-- WHAT TO PRODUCE --
Each record below needs to be retyped exactly.

-- DATA --
= = = =
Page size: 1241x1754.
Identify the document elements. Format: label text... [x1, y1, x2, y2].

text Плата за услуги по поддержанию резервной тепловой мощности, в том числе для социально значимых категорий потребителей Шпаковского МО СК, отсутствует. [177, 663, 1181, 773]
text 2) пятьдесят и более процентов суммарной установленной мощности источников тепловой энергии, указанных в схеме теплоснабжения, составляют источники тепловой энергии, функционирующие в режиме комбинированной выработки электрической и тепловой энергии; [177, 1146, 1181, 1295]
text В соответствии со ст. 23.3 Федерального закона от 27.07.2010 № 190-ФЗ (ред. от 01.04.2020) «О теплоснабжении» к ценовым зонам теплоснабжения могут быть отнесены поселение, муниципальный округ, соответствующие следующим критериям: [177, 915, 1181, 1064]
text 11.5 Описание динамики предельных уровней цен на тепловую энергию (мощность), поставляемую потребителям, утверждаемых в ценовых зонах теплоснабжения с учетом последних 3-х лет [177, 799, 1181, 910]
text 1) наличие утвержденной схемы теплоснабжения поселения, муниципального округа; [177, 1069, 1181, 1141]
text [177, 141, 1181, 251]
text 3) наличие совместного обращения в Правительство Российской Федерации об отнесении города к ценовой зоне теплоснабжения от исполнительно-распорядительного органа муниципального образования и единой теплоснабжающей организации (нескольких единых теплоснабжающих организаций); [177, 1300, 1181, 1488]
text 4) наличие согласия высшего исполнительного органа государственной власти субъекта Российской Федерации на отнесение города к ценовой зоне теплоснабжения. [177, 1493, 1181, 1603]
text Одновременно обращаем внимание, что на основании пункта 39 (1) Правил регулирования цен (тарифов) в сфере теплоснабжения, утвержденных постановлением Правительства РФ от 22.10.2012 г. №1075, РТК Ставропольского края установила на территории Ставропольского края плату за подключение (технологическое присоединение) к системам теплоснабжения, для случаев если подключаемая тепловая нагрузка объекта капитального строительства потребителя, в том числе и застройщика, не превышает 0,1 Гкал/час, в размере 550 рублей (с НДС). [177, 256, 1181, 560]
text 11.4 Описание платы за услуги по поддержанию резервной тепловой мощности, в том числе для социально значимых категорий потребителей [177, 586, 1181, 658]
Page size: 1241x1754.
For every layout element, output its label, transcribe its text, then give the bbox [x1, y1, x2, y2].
= = = =
-- RESPONSE TO THIS TASK --
Page size: 1241x1754.
Identify the document elements. Format: label text... [x1, y1, x2, y2].

text Плата за услуги по поддержанию резервной тепловой мощности, в том числе для социально значимых категорий потребителей Шпаковского МО СК, отсутствует. [177, 663, 1181, 773]
text 2) пятьдесят и более процентов суммарной установленной мощности источников тепловой энергии, указанных в схеме теплоснабжения, составляют источники тепловой энергии, функционирующие в режиме комбинированной выработки электрической и тепловой энергии; [177, 1146, 1181, 1295]
text В соответствии со ст. 23.3 Федерального закона от 27.07.2010 № 190-ФЗ (ред. от 01.04.2020) «О теплоснабжении» к ценовым зонам теплоснабжения могут быть отнесены поселение, муниципальный округ, соответствующие следующим критериям: [177, 915, 1181, 1064]
text 11.5 Описание динамики предельных уровней цен на тепловую энергию (мощность), поставляемую потребителям, утверждаемых в ценовых зонах теплоснабжения с учетом последних 3-х лет [177, 799, 1181, 910]
text 1) наличие утвержденной схемы теплоснабжения поселения, муниципального округа; [177, 1069, 1181, 1141]
text [177, 141, 1181, 251]
text 3) наличие совместного обращения в Правительство Российской Федерации об отнесении города к ценовой зоне теплоснабжения от исполнительно-распорядительного органа муниципального образования и единой теплоснабжающей организации (нескольких единых теплоснабжающих организаций); [177, 1300, 1181, 1488]
text 4) наличие согласия высшего исполнительного органа государственной власти субъекта Российской Федерации на отнесение города к ценовой зоне теплоснабжения. [177, 1493, 1181, 1603]
text Одновременно обращаем внимание, что на основании пункта 39 (1) Правил регулирования цен (тарифов) в сфере теплоснабжения, утвержденных постановлением Правительства РФ от 22.10.2012 г. №1075, РТК Ставропольского края установила на территории Ставропольского края плату за подключение (технологическое присоединение) к системам теплоснабжения, для случаев если подключаемая тепловая нагрузка объекта капитального строительства потребителя, в том числе и застройщика, не превышает 0,1 Гкал/час, в размере 550 рублей (с НДС). [177, 256, 1181, 560]
text 11.4 Описание платы за услуги по поддержанию резервной тепловой мощности, в том числе для социально значимых категорий потребителей [177, 586, 1181, 658]
Page size: 1241x1754.
For every layout element, output its label, transcribe its text, then give the bbox [x1, y1, x2, y2].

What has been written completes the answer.